===== Records provided =====

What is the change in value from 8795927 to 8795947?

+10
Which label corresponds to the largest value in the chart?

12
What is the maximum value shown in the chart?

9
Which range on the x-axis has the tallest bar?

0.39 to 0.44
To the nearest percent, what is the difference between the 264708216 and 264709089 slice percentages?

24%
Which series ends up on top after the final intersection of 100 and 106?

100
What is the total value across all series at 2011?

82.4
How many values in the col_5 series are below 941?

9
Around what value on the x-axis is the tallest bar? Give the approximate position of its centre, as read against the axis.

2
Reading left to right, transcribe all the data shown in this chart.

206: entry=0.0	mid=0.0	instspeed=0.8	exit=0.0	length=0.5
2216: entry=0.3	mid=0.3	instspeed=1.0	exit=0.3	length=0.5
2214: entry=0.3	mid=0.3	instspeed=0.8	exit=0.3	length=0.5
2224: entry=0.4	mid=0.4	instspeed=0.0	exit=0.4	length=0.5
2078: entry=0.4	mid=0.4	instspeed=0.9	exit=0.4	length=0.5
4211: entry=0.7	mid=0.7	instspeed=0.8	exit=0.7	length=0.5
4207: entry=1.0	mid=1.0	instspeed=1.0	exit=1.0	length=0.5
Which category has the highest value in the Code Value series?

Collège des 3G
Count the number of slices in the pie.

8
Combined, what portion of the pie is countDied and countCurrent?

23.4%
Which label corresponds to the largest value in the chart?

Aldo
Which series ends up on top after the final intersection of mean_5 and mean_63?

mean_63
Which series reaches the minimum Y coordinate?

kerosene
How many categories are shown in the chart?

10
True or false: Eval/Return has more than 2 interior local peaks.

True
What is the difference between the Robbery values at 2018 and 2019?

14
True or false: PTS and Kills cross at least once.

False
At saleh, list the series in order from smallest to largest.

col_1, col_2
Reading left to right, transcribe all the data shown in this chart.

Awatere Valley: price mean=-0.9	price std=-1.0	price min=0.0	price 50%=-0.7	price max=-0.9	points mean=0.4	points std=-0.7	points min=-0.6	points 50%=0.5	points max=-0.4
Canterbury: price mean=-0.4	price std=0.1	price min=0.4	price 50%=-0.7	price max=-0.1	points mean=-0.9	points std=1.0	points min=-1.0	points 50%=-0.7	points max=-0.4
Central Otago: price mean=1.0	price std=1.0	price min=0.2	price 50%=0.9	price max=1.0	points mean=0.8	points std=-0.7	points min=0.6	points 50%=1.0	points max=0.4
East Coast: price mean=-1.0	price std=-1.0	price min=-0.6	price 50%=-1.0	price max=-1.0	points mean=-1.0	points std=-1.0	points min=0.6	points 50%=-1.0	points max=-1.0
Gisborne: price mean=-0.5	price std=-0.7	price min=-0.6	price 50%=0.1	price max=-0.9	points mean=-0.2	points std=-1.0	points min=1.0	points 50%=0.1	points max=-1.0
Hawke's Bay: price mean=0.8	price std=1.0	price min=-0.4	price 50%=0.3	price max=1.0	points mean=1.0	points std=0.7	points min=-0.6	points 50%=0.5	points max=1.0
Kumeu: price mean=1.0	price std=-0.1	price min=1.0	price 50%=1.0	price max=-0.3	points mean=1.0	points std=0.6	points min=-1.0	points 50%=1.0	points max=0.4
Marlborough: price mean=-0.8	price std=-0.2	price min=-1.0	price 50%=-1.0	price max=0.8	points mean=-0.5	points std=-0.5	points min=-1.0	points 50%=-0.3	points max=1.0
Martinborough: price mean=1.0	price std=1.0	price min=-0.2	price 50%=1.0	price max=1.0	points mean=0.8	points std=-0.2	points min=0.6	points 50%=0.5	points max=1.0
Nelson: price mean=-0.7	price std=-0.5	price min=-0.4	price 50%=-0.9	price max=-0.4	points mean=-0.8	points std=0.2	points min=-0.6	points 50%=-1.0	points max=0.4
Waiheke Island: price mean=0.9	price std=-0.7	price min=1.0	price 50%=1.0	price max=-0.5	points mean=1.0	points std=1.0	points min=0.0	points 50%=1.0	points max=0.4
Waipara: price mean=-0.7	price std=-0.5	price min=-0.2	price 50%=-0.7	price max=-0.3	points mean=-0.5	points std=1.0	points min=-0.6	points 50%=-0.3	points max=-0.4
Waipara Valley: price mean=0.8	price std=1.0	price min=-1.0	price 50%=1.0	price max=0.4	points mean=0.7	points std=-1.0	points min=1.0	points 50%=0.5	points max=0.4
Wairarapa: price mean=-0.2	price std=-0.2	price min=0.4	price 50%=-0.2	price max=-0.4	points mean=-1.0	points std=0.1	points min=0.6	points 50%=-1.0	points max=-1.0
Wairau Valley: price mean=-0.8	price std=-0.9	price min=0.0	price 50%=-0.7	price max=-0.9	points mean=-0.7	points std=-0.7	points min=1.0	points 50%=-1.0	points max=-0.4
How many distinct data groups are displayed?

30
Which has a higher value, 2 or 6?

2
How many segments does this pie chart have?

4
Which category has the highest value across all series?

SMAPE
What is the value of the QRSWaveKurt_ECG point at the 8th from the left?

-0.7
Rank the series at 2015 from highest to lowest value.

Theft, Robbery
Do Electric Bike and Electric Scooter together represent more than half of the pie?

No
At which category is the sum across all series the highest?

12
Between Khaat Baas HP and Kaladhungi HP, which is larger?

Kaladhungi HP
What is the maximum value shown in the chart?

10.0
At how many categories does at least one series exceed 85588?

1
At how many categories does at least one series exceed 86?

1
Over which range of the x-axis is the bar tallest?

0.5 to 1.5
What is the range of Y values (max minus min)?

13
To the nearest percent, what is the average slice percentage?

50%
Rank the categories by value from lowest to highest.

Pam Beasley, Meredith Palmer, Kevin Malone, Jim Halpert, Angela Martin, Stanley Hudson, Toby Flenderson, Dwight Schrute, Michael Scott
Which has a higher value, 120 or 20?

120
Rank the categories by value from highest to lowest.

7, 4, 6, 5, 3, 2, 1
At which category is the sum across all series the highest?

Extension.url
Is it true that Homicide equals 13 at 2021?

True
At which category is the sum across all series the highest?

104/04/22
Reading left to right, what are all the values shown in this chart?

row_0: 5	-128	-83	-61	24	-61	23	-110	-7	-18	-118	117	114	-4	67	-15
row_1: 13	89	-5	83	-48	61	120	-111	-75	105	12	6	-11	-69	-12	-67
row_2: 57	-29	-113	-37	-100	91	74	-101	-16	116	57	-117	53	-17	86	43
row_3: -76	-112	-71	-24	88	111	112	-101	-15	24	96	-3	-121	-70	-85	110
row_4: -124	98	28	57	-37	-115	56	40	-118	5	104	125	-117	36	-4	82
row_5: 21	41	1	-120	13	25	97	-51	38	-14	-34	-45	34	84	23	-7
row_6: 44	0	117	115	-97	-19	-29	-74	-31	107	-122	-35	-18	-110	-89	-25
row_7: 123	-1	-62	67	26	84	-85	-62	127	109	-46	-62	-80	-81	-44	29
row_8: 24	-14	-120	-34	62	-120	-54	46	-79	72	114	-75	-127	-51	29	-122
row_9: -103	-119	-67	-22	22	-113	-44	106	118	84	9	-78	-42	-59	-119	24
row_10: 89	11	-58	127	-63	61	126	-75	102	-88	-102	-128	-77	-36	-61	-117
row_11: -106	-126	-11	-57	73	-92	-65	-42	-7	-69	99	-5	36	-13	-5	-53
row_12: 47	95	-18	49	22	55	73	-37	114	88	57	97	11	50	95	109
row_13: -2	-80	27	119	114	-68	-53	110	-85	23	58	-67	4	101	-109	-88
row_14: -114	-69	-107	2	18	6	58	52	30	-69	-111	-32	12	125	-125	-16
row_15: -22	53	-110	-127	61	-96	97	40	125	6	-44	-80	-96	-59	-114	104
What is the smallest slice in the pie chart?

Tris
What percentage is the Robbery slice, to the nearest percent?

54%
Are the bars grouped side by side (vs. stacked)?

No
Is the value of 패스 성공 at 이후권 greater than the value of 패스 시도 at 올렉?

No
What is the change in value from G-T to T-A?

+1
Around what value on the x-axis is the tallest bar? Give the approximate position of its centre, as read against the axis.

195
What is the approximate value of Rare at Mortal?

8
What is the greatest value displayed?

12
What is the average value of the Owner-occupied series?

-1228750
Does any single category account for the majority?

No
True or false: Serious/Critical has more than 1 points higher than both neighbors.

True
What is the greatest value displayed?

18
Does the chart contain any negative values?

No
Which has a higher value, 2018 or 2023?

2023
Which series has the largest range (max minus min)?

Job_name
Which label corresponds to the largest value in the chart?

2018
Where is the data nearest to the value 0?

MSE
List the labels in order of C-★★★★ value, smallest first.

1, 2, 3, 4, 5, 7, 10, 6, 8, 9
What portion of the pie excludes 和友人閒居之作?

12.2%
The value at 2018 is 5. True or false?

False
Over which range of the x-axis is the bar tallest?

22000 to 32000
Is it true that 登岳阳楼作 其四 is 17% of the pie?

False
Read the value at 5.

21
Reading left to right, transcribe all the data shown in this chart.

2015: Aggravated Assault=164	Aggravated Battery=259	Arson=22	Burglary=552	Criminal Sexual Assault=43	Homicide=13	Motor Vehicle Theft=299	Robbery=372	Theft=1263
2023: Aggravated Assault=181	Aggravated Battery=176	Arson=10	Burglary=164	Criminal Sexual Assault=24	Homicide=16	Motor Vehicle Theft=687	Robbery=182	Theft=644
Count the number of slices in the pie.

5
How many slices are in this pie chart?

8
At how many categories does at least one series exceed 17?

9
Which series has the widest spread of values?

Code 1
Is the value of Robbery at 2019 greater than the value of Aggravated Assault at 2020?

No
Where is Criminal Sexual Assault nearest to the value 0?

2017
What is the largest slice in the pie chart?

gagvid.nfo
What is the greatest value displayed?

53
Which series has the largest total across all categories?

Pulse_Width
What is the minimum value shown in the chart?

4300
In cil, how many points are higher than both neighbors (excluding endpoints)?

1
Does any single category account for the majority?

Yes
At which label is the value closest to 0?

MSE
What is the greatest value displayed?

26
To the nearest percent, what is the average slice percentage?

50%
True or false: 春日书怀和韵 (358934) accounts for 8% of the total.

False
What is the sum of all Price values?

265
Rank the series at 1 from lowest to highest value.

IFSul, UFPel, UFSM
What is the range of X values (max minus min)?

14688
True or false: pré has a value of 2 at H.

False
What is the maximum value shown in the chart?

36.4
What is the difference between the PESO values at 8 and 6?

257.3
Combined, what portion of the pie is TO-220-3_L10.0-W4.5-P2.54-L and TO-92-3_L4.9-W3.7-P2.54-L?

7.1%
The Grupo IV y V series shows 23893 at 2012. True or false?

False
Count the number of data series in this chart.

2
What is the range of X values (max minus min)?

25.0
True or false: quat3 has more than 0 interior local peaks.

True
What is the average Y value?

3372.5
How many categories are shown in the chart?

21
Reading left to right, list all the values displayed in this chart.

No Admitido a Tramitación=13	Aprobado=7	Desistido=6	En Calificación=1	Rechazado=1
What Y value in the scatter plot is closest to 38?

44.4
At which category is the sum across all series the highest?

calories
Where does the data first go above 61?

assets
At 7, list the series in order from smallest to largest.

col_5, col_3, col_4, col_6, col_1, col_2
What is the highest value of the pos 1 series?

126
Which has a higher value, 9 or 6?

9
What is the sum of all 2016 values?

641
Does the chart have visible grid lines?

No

=====

■ **Exercise directions**
Rewrite everything from the start of the listing down to the line containing "100 and 106?", swapping "chart" for "graph" and leaving all else unchanged.

■ **Solution for this problem**
What is the change in value from 8795927 to 8795947?

+10
Which label corresponds to the largest value in the graph?

12
What is the maximum value shown in the graph?

9
Which range on the x-axis has the tallest bar?

0.39 to 0.44
To the nearest percent, what is the difference between the 264708216 and 264709089 slice percentages?

24%
Which series ends up on top after the final intersection of 100 and 106?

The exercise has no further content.